The new building will boast a spacious 8,200 square feet on the main floor and 6,200 square feet in the walk-out basement. Construction work so far has completed most of the basement plus some floor joists.
“We broke ground the first week in June and the building will be fully enclosed by November,” Zorn said. “All three buildings will be done by May 2011.”
The new facility for visitors and Arrowwood staff will be state of the art in energy efficiency. It will have geothermal heating and cooling, solar voltaic panels to supplement electricity and insulation panels in walls and ceilings. The metal roof will be steeply pitched and clerestory windows on the south side of the building will let in natural light.
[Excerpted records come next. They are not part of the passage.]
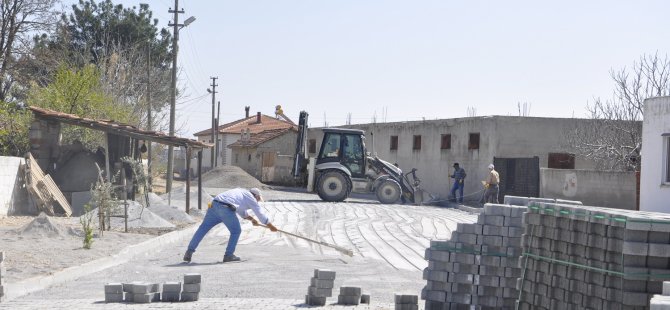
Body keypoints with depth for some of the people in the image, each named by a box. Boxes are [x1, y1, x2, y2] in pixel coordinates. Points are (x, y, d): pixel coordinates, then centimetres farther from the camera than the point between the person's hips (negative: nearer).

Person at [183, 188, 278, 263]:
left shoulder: (241, 192, 36)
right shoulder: (251, 198, 15)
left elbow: (242, 212, 49)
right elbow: (260, 214, 18)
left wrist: (251, 219, 46)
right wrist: (271, 226, 28)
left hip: (214, 204, 7)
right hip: (226, 208, -7)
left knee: (203, 228, 9)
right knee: (236, 231, 12)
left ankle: (189, 251, 4)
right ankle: (229, 255, 10)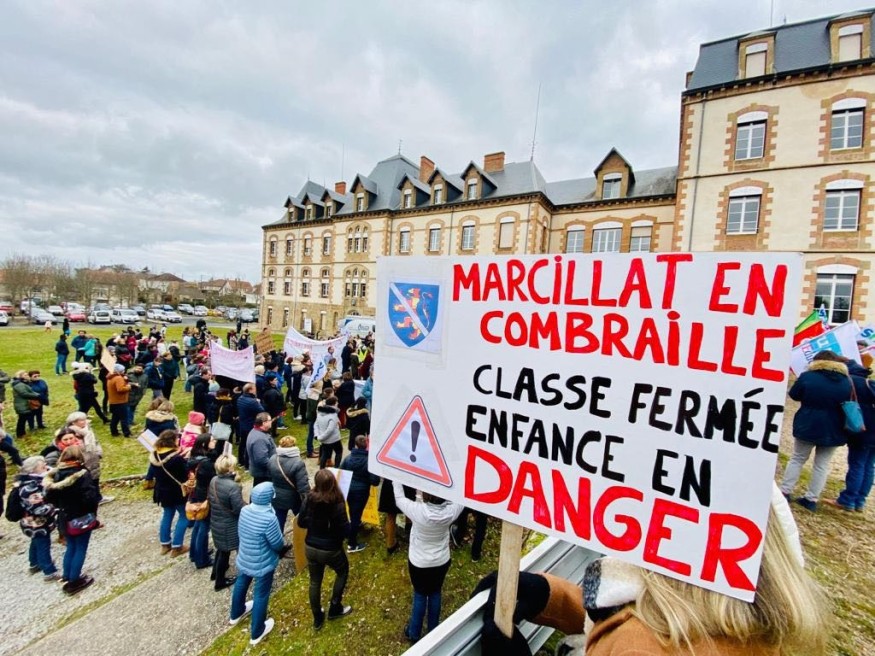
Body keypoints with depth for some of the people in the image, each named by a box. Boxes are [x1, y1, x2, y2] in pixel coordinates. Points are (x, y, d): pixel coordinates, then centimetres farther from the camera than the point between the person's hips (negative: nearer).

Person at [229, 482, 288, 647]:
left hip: (244, 558, 6)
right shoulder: (269, 518, -36)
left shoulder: (244, 510, -15)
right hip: (262, 564, -6)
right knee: (261, 595, 14)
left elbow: (240, 531, 3)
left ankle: (236, 613, 57)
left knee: (241, 584, 30)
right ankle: (256, 632, 33)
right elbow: (278, 544, -23)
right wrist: (282, 548, -1)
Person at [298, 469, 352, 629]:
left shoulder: (308, 500, -15)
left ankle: (317, 618, 40)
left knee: (315, 581, 24)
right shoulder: (337, 504, -27)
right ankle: (335, 608, 36)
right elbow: (345, 531, -21)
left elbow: (301, 523, -1)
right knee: (343, 571, 27)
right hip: (331, 550, -3)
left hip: (310, 547, 4)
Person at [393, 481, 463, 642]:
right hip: (442, 561, 2)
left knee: (420, 595, 20)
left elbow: (399, 499, -18)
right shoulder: (451, 511, -29)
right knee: (435, 593, 24)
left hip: (419, 562, -2)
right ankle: (433, 631, 43)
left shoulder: (418, 511, -35)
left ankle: (414, 633, 39)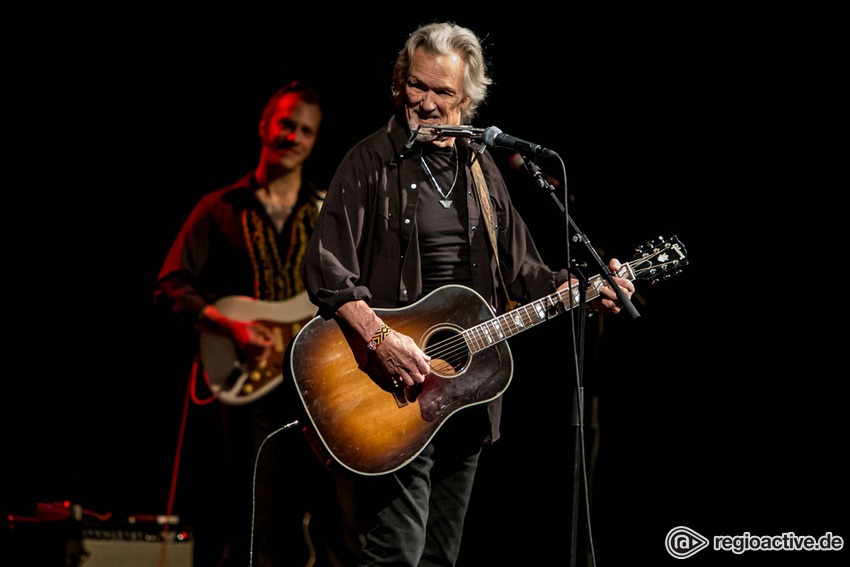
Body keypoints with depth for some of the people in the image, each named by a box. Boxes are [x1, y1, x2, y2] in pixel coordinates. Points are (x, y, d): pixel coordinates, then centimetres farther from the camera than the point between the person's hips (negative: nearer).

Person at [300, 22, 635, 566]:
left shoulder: (480, 168, 14)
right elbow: (326, 268, -13)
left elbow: (520, 271, 18)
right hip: (397, 387, -6)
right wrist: (380, 337, -25)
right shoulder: (373, 161, -4)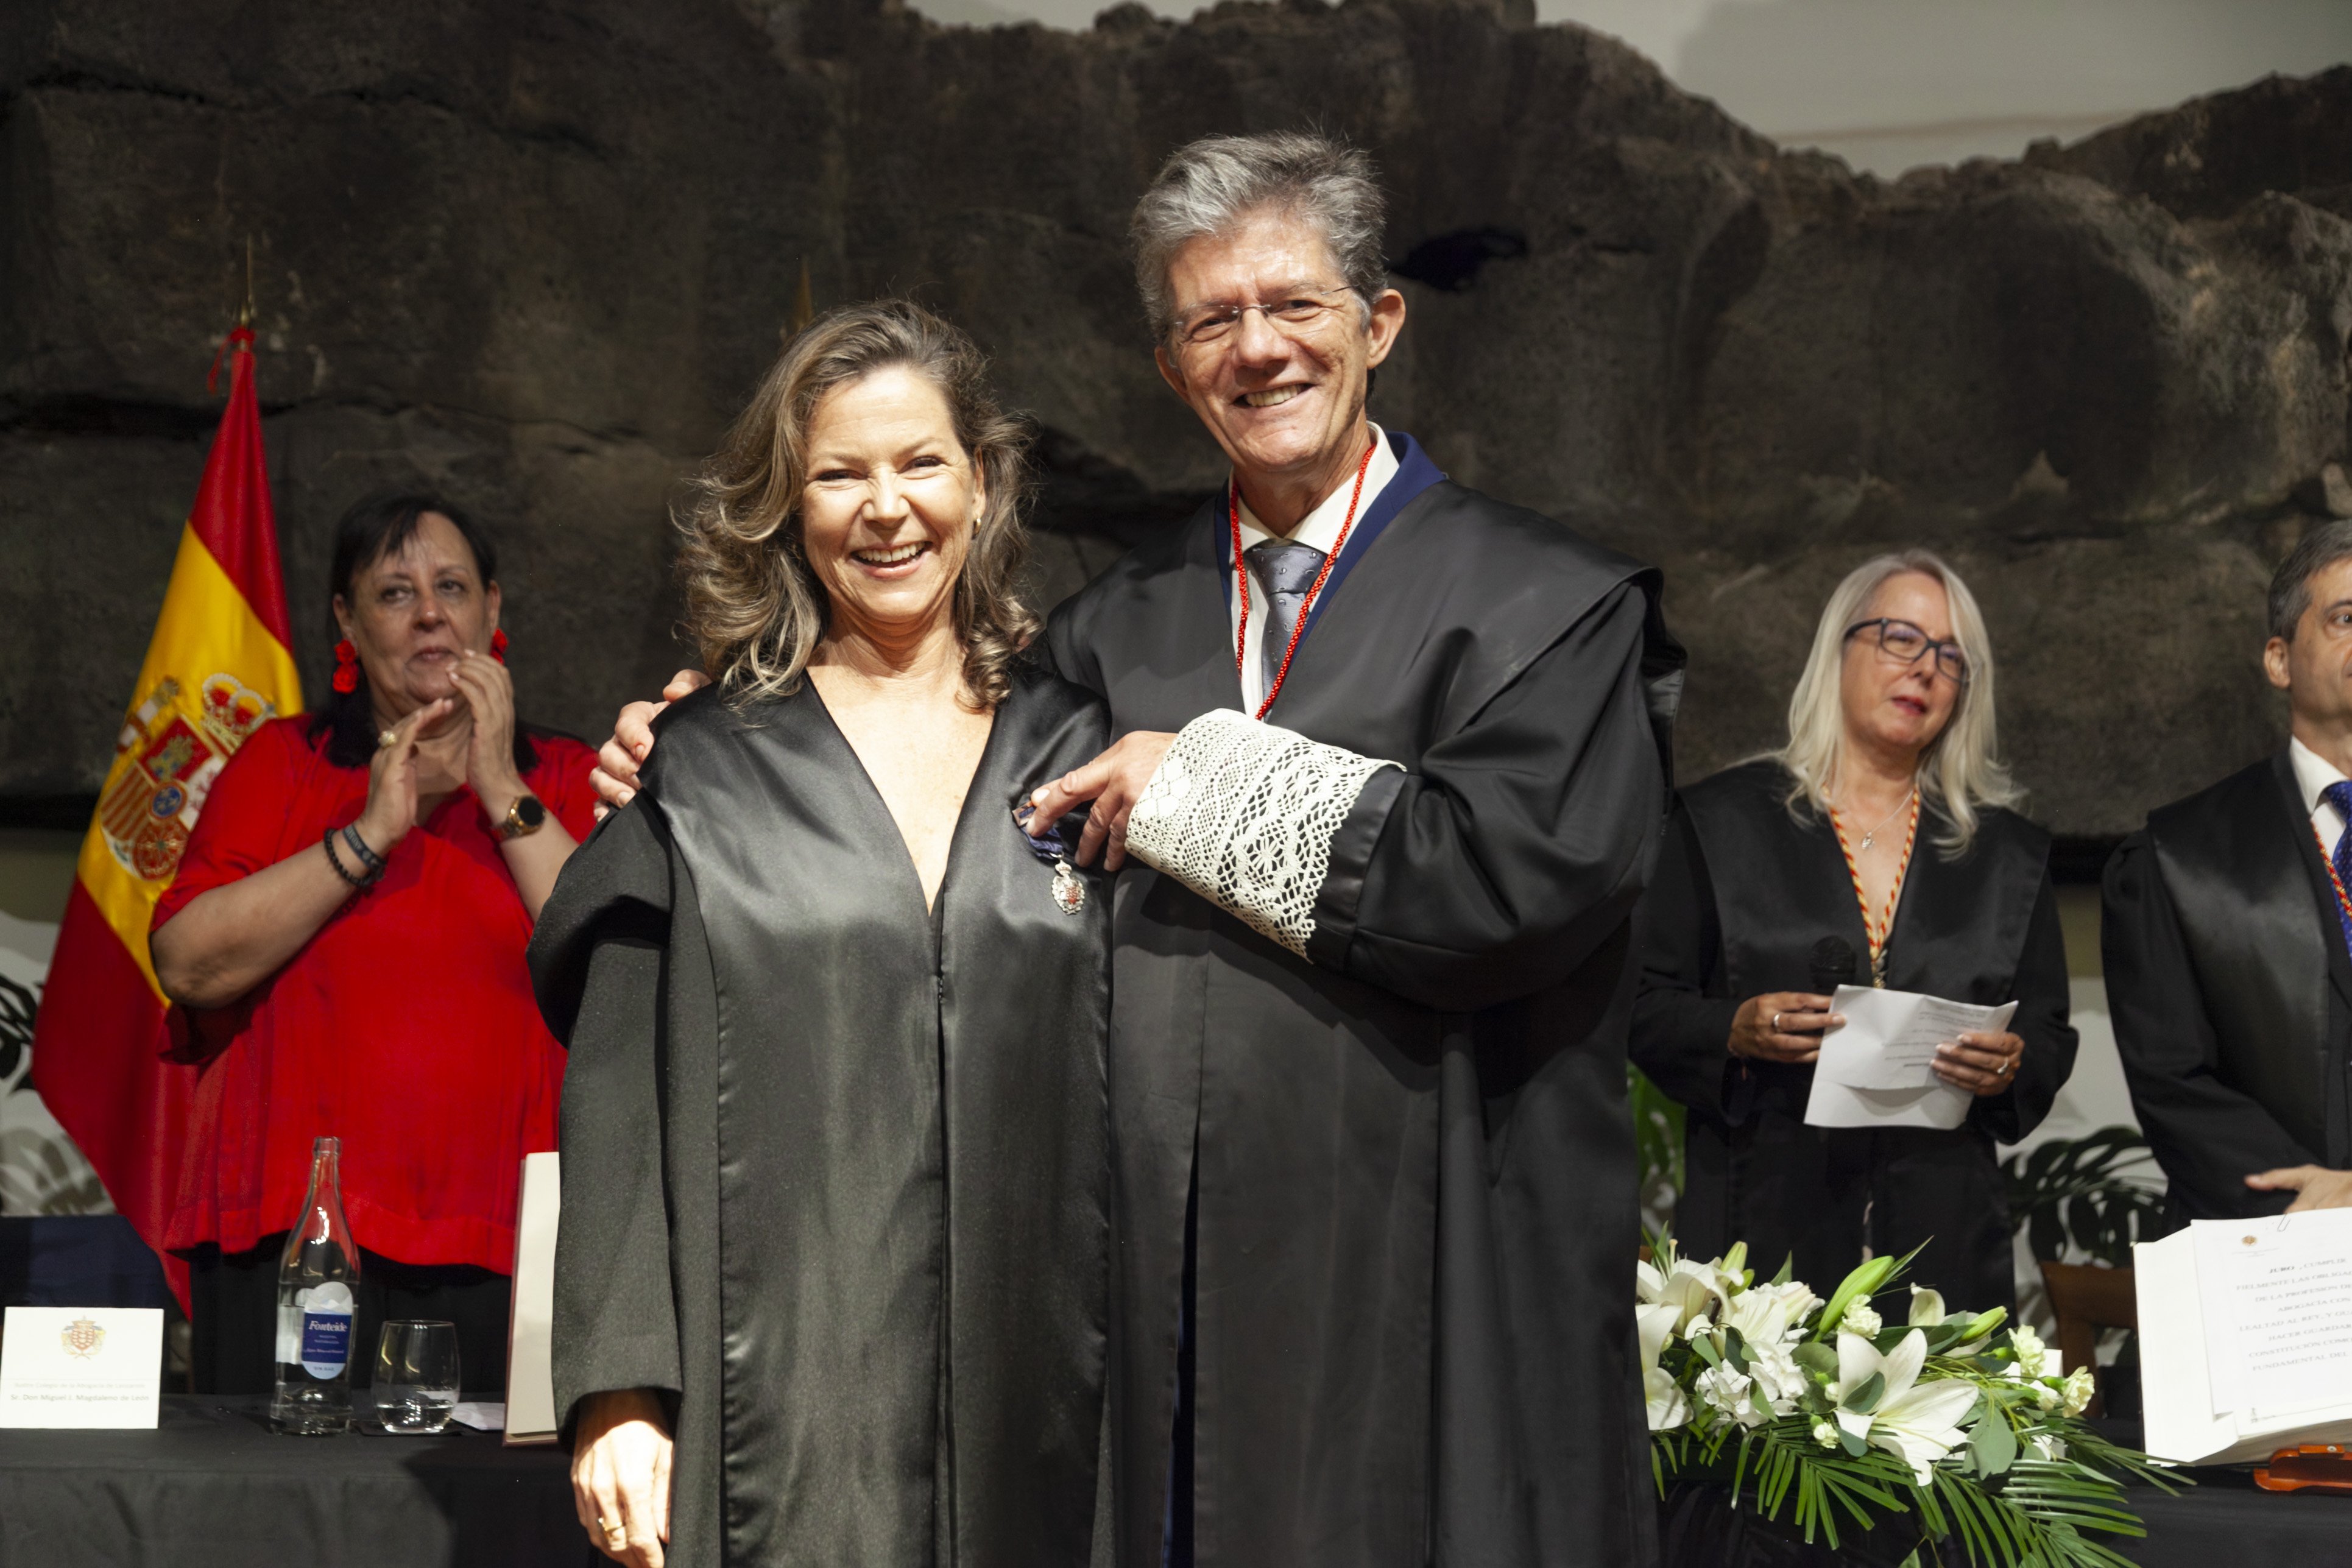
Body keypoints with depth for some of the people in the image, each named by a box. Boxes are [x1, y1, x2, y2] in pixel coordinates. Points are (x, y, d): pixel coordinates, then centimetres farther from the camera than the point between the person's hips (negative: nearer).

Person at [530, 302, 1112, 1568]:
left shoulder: (1078, 756, 9)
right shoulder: (699, 775, 4)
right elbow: (620, 1104, 1)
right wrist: (617, 1398, -8)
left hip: (1030, 1399, 2)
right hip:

The visitors center portion of the building includes floor to ceiling windows and a patio for viewing Arrowwood Lake. Zorn said the patio will have a couple of spotting scopes and interpretative display panels. The new facility will be handicapped accessible; the present building is not.
“With the new building we’ll be able to hold more events,” she said. The 2,675-square-foot visitor wing includes a good-sized lobby and large multi-purpose room.
Eventually all the buildings at the present site will be removed or demolished. Two houses for staff will also go with a bunkhouse up on the hill replacing one. The present road will still be used but it will be extended to go around and up the hill to the new visitors center.
Once all the Arrowwood facilities are gone from below, Hanson and Zorn said the area will be returned to its natural state.
“We’ll rehab the whole area down here as though nothing had been here,” Hanson said.
“Then we’ll turn it into a day use area,” she said and added that could mean trails, picnic areas and wildlife viewing areas.